When she popped up Tuesday, endorsing Donald Trump, the loud bang you heard was a Cruz balloon bursting.
She'd arrived to remind voters that no one knows better than she where "outside Washington" really is.
And apparently it's in Trumpville.
Paradoxically, Palin is a Washington insider's creation. McCain himself lifted her onto the national stage when he picked her as his running mate on the Republican presidential ticket in 2008.
The thought of a vice-president Sarah Palin just "one heartbeat away" from the nuclear launch codes made some Americans jumpy and helped Republicans lose the White House.
Many voters, however, were thrilled to discover she existed.
Since then, she has become a sort of socio-political inkblot test: tell me what you see, and I'll tell you who you are. That's because of moments such as this from the 2008 campaign:
Katie Couric, then anchor of CBS Evening News, asked Palin in an interview which newspapers and magazines she regularly read.

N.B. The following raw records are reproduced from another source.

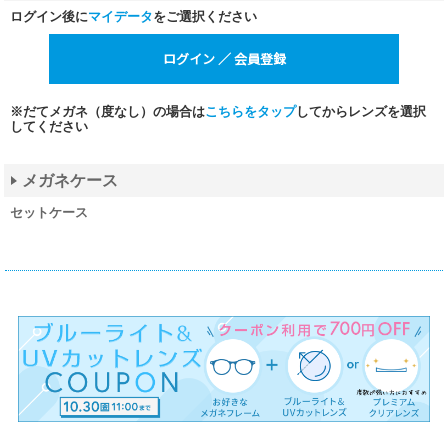
ログイン後に
マイデータ
をご選択ください
※だてメガネ（度なし）の場合は
こちらをタップ
してからレンズを選択
してください
メガネケース
セットケース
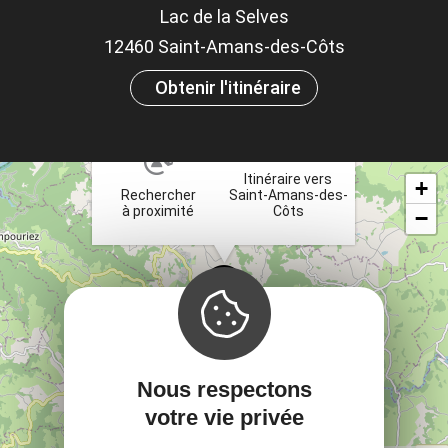
le
Lac de la Selves
ou
12460 Saint-Amans-des-Côts
et
Obtenir l'itinéraire
×
ta
Itinéraire vers
+
Rechercher
Saint-Amans-des-
à proximité
Côts
−
Nous respectons
votre vie privée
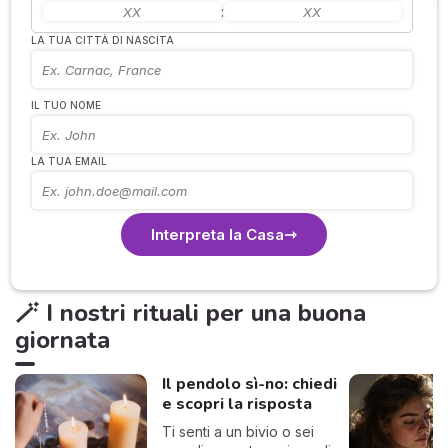
:
LA TUA CITTÀ DI NASCITA
IL TUO NOME
LA TUA EMAIL
Interpreta la Casa
🪄 I nostri rituali per una buona
giornata
Il pendolo sì-no: chiedi
e scopri la risposta
Ti senti a un bivio o sei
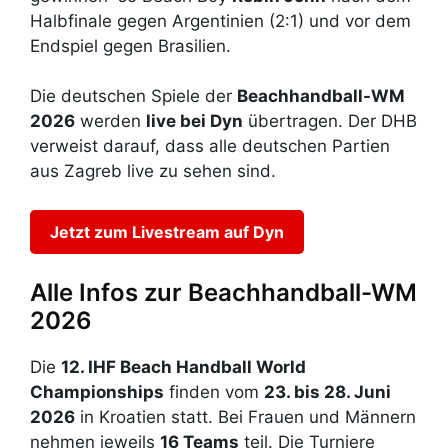
Halbfinale gegen Argentinien (2:1) und vor dem
Endspiel gegen Brasilien.
Die deutschen Spiele der
Beachhandball-WM
2026
werden
live bei Dyn
übertragen. Der DHB
verweist darauf, dass alle deutschen Partien
aus Zagreb live zu sehen sind.
Jetzt zum Livestream auf Dyn
Alle Infos zur Beachhandball-WM
2026
Die
12. IHF Beach Handball World
Championships
finden vom
23. bis 28. Juni
2026
in Kroatien statt. Bei Frauen und Männern
nehmen jeweils
16 Teams
teil. Die Turniere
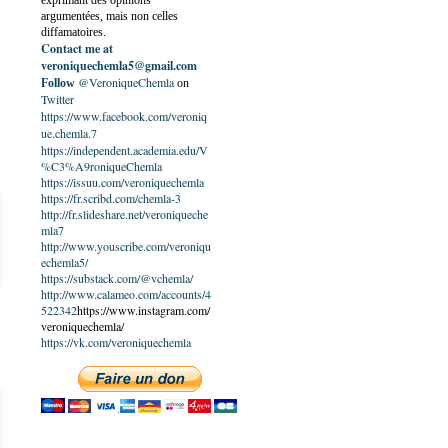
exprimant des opinions
argumentées, mais non celles
diffamatoires.
Contact me at
veroniquechemla5@gmail.com
@VeroniqueChemla
Follow
on
Twitter
https://www.facebook.com/veroniq
ue.chemla.7
https://independent.academia.edu/V
%C3%A9roniqueChemla
https://issuu.com/veroniquechemla
https://fr.scribd.com/chemla-3
http://fr.slideshare.net/veroniqueche
mla7
http://www.youscribe.com/veroniqu
echemla5/
https://substack.com/@vchemla/
http://www.calameo.com/accounts/4
522342
https://www.instagram.com/
veroniquechemla/
https://vk.com/veroniquechemla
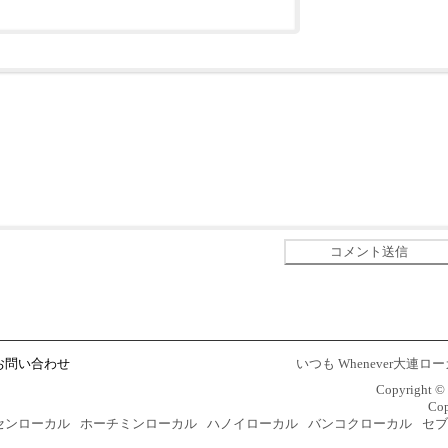
お問い合わせ
いつも Whenever大
Copyright
Cop
センローカル
ホーチミンローカル
ハノイローカル
バンコクローカル
セブ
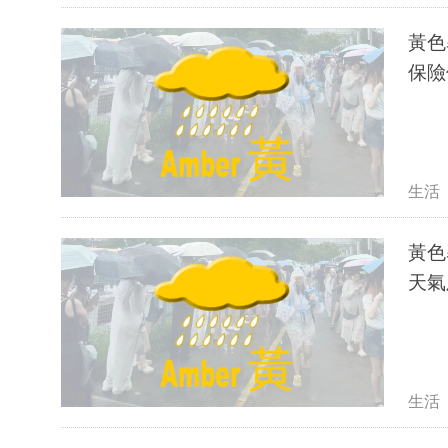
黃色
保險
生活
黃色
天氣
生活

"I've read most of them, again with a great appreciation for the press, for the media," said Palin.
"Specifically?" asked Couric, "I'm curious."
Name a few
"All of 'em. Any of 'em that have been in front of me over all these years," said Palin.
"Can you name a few?" Couric persisted.
"I have a vast variety of sources, where we get our news," said the former Alaska governor.

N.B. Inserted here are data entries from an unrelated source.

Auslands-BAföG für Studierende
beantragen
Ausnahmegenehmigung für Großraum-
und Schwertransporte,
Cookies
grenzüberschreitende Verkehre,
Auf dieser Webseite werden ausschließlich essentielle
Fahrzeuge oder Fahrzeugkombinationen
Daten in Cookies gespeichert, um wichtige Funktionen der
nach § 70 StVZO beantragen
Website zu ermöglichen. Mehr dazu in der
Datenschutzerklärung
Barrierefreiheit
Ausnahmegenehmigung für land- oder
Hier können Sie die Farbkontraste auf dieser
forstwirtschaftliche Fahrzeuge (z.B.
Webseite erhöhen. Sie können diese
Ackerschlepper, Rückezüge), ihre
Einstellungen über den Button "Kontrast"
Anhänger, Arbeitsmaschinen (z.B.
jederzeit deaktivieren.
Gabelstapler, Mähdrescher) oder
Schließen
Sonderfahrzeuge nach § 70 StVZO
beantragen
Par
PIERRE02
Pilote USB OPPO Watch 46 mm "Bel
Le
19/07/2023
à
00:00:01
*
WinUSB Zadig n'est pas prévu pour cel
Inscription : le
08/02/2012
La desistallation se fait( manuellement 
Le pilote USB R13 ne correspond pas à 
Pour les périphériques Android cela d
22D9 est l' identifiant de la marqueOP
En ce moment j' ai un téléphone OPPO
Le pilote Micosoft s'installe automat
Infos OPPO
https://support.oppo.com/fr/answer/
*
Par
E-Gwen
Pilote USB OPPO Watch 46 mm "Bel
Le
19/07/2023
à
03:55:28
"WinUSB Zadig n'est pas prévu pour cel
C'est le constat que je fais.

And then she decided she'd had enough.
"Alaska isn't a foreign country," she bristled. "It's kind of suggested it seems like, 'Wow! How could you keep in touch with [what] the rest of Washington, D.C., may be thinking and doing when you live up there in Alaska?'"
Some saw a candidate for high office struggling and failing to prove that she actually bothered to read the front page of a newspaper once in a while.

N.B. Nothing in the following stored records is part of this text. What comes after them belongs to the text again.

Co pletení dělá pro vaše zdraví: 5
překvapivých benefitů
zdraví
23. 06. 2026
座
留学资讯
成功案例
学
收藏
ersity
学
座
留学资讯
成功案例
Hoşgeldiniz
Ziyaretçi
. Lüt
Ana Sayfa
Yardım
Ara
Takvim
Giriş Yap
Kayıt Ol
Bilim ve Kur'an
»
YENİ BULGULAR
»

For them, Palin was a joke.
Others saw an unpretentious, folksy straight talker deftly shrugging off a "gotcha'" headlock from a smarty-pants, media diva.
'Talking yam'
For them Palin was a champion.
It seemed that to "get" her you had to understand what she was saying, and that was harder for some than for others.
That's happening again, as pundits and tweeters go over Palin's performance endorsing Trump on Jan. 19. An "alliance between a vulgar talking yam and Princess Dumbass of the Northwoods," said one.
No one "gets it" like she does, said Donald Trump. More important, Trump knows that a lot of Iowa Republicans "get" her, too.
The notion that Palin gives Trump some extra bona fides as a conservative is probably beside the point.
True, she's strongly anti-abortion, and that has earned her enthusiastic and valuable approval from evangelicals, but voters likely know that neither Trump nor Palin is as hard-core conservative as Cruz.
Personal guarantee
What Republicans who "get" her like about Palin is the same thing they seem to like about Trump: Both howl that the country just doesn't work the way they believe it once did and still should.
It's the inner thing that swells up when Trump says, "What the hell is going on?"
Besides being a high-profile Republican woman, Palin brings to Trump's campaign her personal guarantee that he really is what he says he is.
Cruz can match the passion and the anger, but he's not as good with the magic Trump and Palin have for non-specific, open-ended language that connects to the angst of the low-information, middle-aged white people who are flocking to them.
"Are you ready to make America great again?" they ask, and it means whatever their audience wants it to mean.
She can pick a winner
At his core, Cruz is the guy who was studying Friedrich Hayek and Milton Friedman when he was just 13. He's the guy who eagerly dived into the weeds of "constitutional textualism" when he was at Princeton and Harvard universities.
Esoteric passions such as those would hardly feel like a shot of adrenalin to a Trump/Palin audience. More like a tranquillizer dart.
So Cruz could have really used Palin's support. And consequently, just by turning away from Cruz she's done plenty for Trump.
Plus, as one talking head on cable news said Tuesday night, Palin adds fun to a campaign that already looked like fun.
Or as Cruz said of Palin after she endorsed him for Senate in 2012, "She knows how to pick winners."